Connecticut, Fresh Off Paid Sick Days, Set to Decriminalize Marijuana
The Connecticut state legislature just passed paid sick days. They've passed a tax increase and protections for transgender people. Is Connecticut the lone bright spot in a year dominated by aggressive conservative politics--and what can we learn from Connecticut's progressives?
In the latest step by the Democratic-controlled legislature, a bill that would decriminalize small amounts of marijuana has passed and is heading to Governor Dannel Malloy to sign. A statement from Malloy told read, in part:
"Final approval of this legislation accepts the reality that the current law does more harm than good - both in the impact it has on people's lives and the burden it places on police, prosecutors and probation officers of the criminal justice system.''
Even the New York Times took note today of Connecticut's recent record:
As legislators wrap up the first session in 20 years with a Democratic governor, who is working with two chambers in the Legislature under Democratic control, it is clear that either they did not receive or they decided to tear up the antitax, budget-slashing, confront-the-unions script that has characterized state legislative sessions elsewhere.

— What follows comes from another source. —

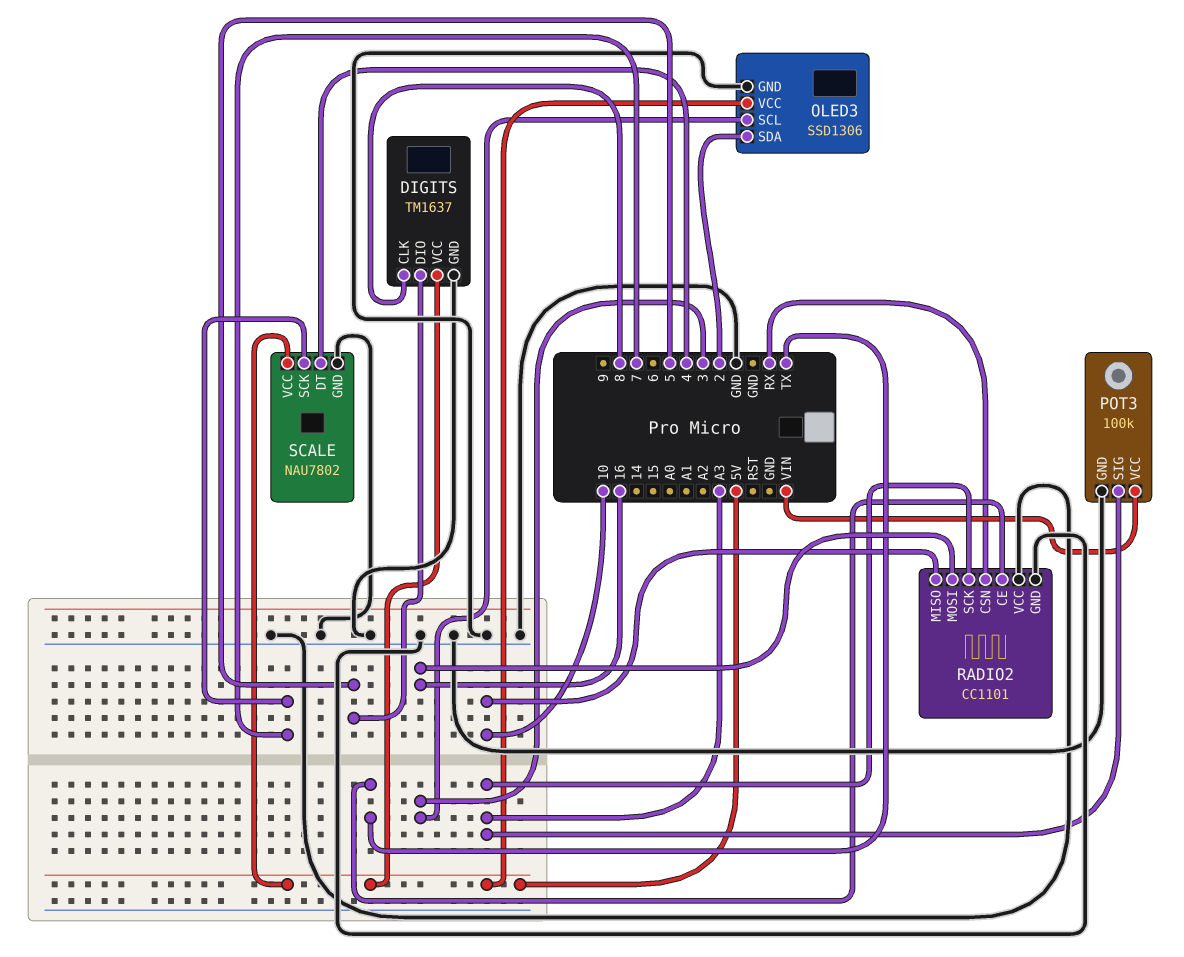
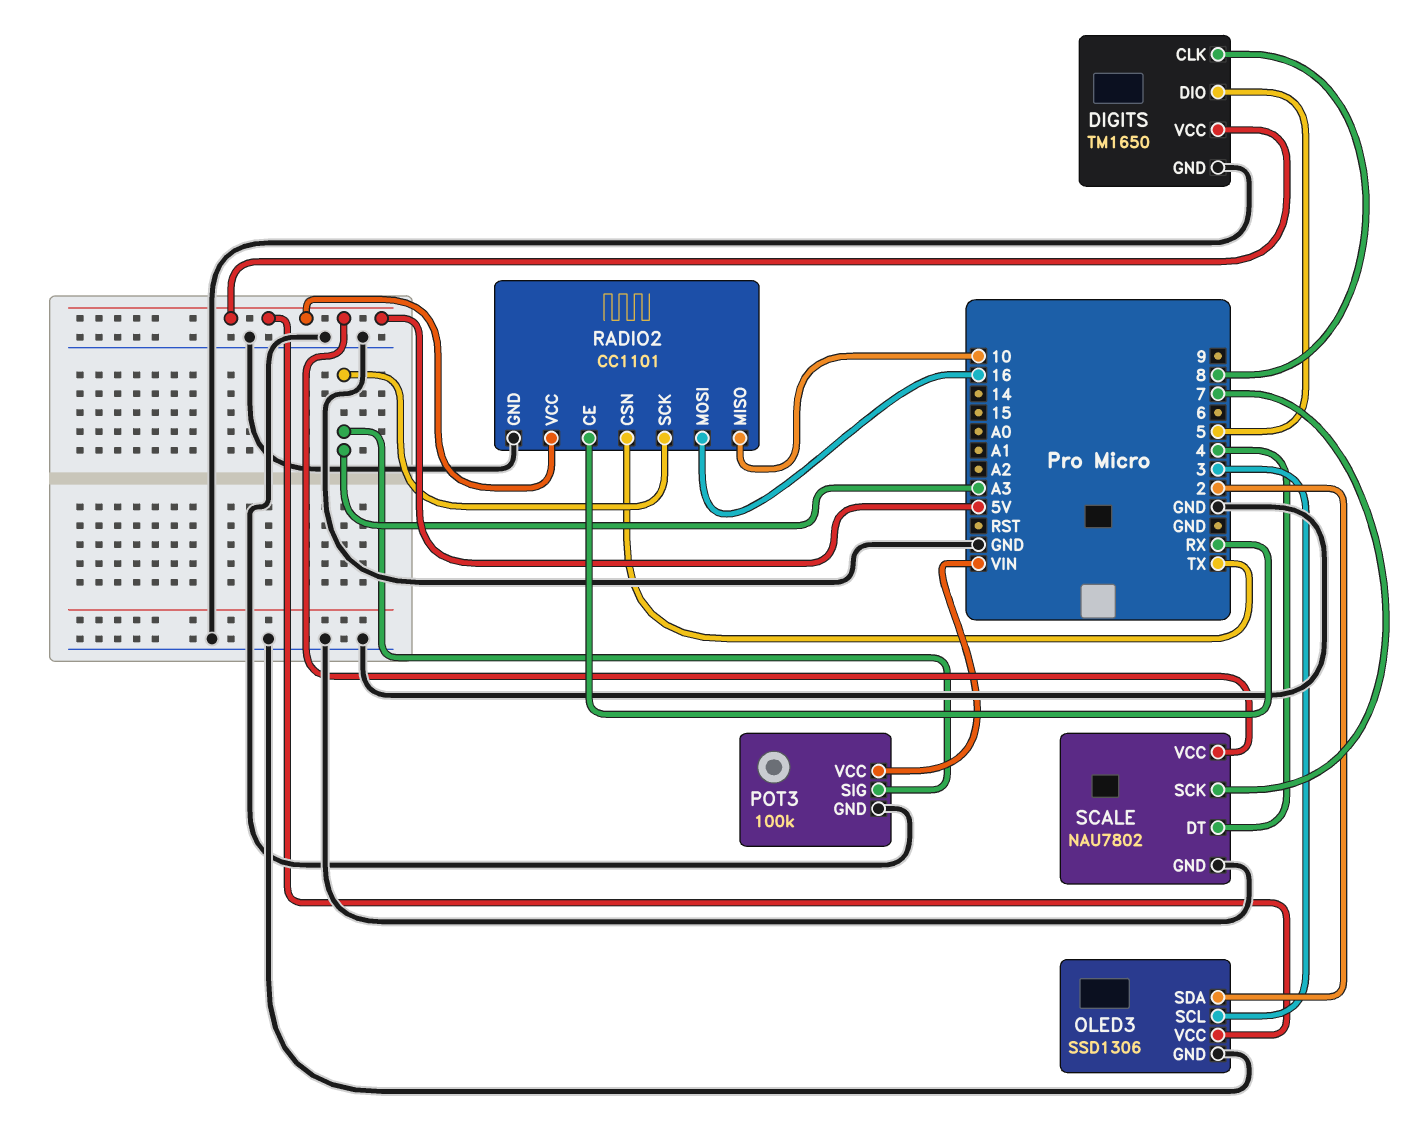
DIGITS: TM1637 -> TM1650
RADIO2 pin CE: TX -> RX
RADIO2 pin CSN: RX -> TX
RADIO2 pin VCC: GND -> 5V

So how did Connecticut avoid the conservative wave that has so dominated state politics this year? Back in April, after a rally in support of public workers, Yale graduate student and organizer Stephanie Greenlea told AlterNet that progressives in Connecticut are organized and working in solidarity across a broad range of issues. Connecticut went Democratic as New Jersey went Republican and New York saw a Democratic governor sweeping in many of the same austerity policies as the Republicans.
As conservative governors and state legislatures face pushback from their constituents over austerity measures, it's worth a look at what's going right in Connecticut to see if there are strategies there that can be replicated elsewhere.